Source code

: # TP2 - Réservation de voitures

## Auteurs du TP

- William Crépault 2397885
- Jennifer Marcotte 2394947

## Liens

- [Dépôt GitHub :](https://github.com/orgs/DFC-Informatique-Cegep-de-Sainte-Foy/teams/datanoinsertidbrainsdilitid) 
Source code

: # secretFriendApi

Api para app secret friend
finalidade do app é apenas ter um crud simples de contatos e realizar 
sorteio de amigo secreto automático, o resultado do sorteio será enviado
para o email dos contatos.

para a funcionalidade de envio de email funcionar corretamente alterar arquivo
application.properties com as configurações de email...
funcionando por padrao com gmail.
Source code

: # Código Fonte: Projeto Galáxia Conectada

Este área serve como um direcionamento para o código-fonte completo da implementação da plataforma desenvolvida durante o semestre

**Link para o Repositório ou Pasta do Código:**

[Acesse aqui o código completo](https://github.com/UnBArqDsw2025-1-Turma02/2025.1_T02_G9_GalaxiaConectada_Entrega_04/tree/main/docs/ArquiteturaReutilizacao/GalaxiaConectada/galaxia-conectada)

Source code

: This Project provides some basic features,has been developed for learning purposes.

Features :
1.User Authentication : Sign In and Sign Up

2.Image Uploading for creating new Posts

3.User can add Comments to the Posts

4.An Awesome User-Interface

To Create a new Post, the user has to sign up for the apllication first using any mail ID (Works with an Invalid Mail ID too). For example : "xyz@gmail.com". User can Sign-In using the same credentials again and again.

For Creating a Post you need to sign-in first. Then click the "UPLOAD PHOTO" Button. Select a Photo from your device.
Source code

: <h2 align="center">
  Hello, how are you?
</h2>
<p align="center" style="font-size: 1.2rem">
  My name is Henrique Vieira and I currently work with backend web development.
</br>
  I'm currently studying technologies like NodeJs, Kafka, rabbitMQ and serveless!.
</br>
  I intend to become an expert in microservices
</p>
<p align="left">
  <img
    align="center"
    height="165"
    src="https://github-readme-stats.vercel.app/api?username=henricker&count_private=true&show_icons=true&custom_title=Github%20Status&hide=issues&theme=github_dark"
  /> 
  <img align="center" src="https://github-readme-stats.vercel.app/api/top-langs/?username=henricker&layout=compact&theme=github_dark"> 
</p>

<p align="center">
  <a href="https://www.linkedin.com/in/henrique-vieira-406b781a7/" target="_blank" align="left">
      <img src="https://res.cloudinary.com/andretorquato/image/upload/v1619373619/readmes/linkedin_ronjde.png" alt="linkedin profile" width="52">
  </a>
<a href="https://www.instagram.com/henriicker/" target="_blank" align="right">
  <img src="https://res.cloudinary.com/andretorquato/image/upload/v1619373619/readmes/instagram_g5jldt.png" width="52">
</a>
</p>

### WHAT TO WORK ON:
Out of the preceding entries, pull each line that contains the word "stats".

### EXERCISE RESPONSE:
    src="https://github-readme-stats.vercel.app/api?username=henricker&count_private=true&show_icons=true&custom_title=Github%20Status&hide=issues&theme=github_dark"
  <img align="center" src="https://github-readme-stats.vercel.app/api/top-langs/?username=henricker&layout=compact&theme=github_dark"> 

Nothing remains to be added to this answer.